The family is suing the city. Federal prosecutors are looking into possible civil rights charges against Timothy Loehmann and his partner. And the two officers face a departmental investigation that could result in disciplinary action, including firing.
Tamir was carrying what turned out to be a pellet gun when Loehmann shot and killed the boy within two seconds of emerging from his police cruiser in November 2014. On Monday, prosecutors said a grand jury concluded that Loehmann reasonably believed that it was a real gun and that his life was in danger.
About 50 people are marching peacefully in front of the Cuyahoga County Justice Center in downtown Cleveland to protest a grand jury's decision not to indict two white Cleveland police officers in the fatal shooting of Tamir Rice, a black 12-year-old boy who was playing with a pellet gun.
Some protesters are carrying signs that say "Black Lives Matter" as they chant "Justice for Tamir."
One protester from Cleveland says she came downtown to show support for Tamir's mother and because she has young children she worries about.
Cleveland's mayor says the city has taken steps to alleviate anger over a grand jury's decision not to bring charges in the fatal police shooting of 12-year-old Tamir Rice.
A large group of protesters are expected to gather Tuesday afternoon outside Cleveland's downtown justice center to voice opposition to Monday's decision.

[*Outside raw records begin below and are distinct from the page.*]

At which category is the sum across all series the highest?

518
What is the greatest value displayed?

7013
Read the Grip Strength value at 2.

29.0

Mayor Frank Jackson says city officials have been meeting with neighborhood groups and clergy leaders in recent months. Jackson says protesters have every right to voice their opinion, but he says the city won't tolerate any violence.

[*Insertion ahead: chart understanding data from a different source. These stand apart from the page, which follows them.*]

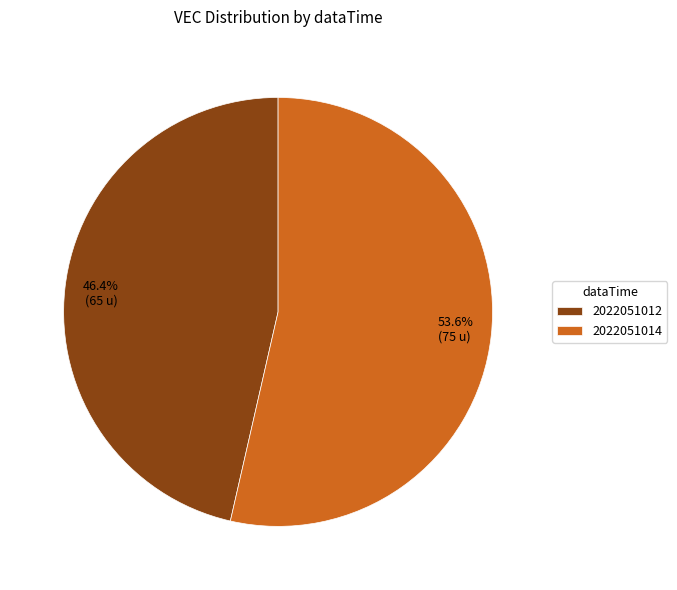

Between 2022051014 and 2022051012, which is larger?

2022051014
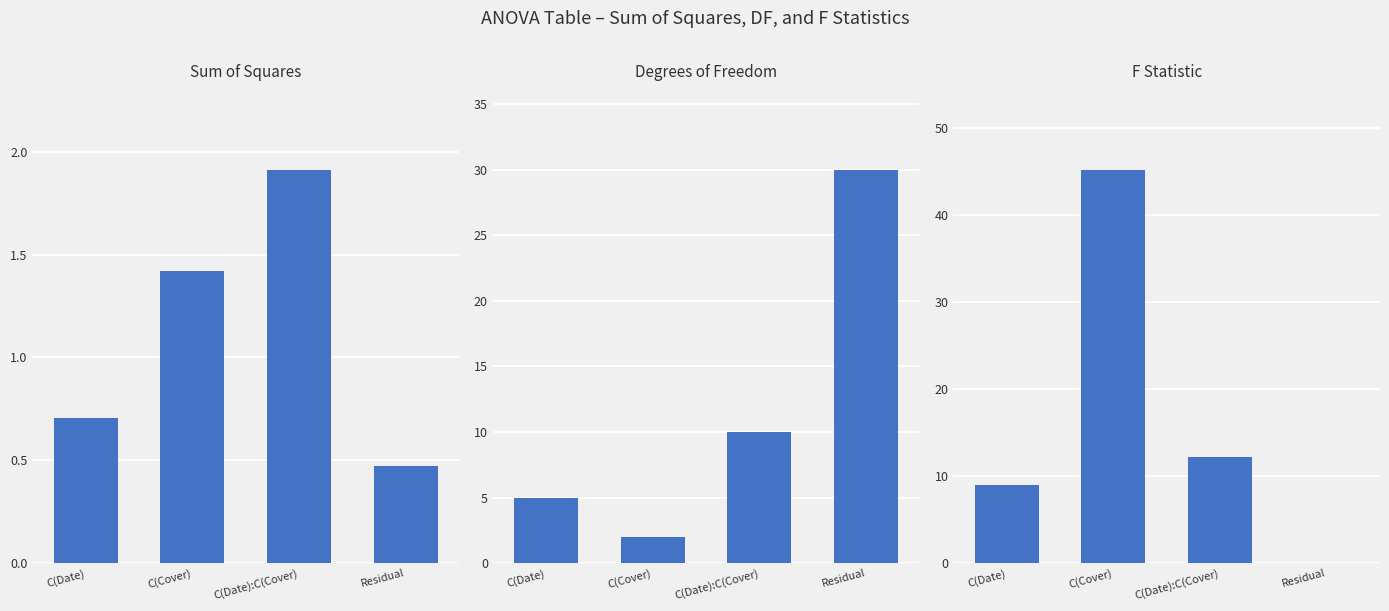

What is the sum of the F values at C(Date) and C(Date):C(Cover)?

21.2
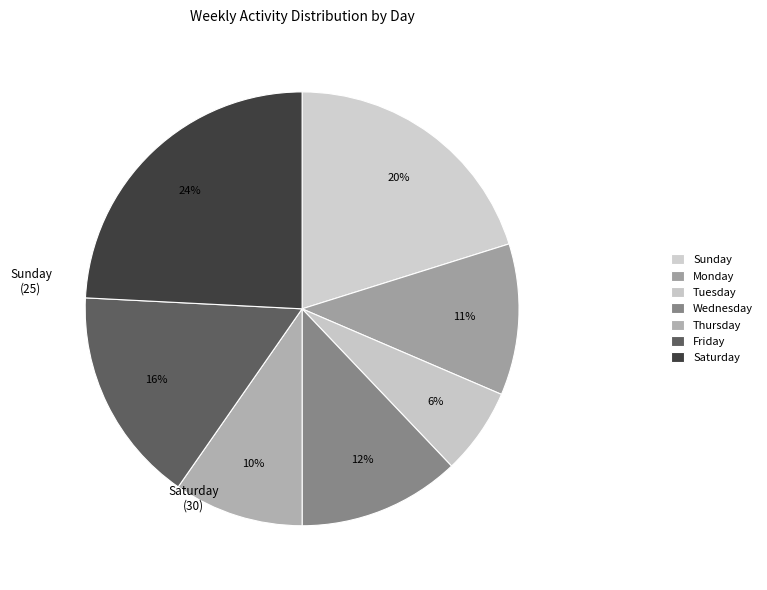

Count the number of slices in the pie.

7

Police Chief Calvin Williams says officers won't take an aggressive approach toward the protesters unless things turn violent.
Cleveland's mayor says the city will move quickly to begin an administrative review into the fatal police shooting of 12-year-old Tamir Rice.
Mayor Frank Jackson said Tuesday that it's important to reassure the public that the internal review will based on the facts and that the outcome isn't predetermined.
On Monday, a grand jury concluded the two officers involved in the November 2014 shooting shouldn't face criminal charges.
The mayor and Cleveland's police chief say they won't question the reasoning behind the grand jury decision or why the prosecutor recommended no charges be brought.
Jackson did say the city is going through a lot of soul-searching over the loss of a 12-year-old boy and that many people have lost faith in the system.
He says there's some legitimacy in that.
Attorneys for the two Cleveland police officers who fatally shot 12-year-old Tamir Rice say the officers' actions were based on what they knew at the time.
On Monday, a grand jury determined the two shouldn't face criminal charges.
Frank Garmback was the officer who drove the cruiser the day of the shooting in November 2014. His attorney said Tuesday that Garmback knew from experience the area had a history of crime and gang activity.
The officers were responding to a report of a man waving and pointing a gun at people, but they later learned that the weapon Tamir carried that day was a replica firearm that shoots non-lethal pellets.
The attorney for Timothy Loehmann, the officer who shot Tamir, says the officers' actions were intended to keep the community safe.
Cleveland's mayor and the city's police chief are set to talk about what's next in the case of Tamir Rice, a 12-year-old black boy who was holding what turned out to be a pellet gun when he was shot and killed by a white officer.
Mayor Frank Jackson and Police Chief Calvin Williams will meet with the media Tuesday morning.
A grand jury on Monday declined to criminally indict the two officers in Tamir's killing in November 2014.
A rookie patrolman fatally shot Tamir within two seconds of a police cruiser driven by another officer skidding to a stop near him.
Protesters are expected to gather outside Cleveland's downtown justice center Tuesday afternoon. So far, there have been just a handful of peaceful protests around the city.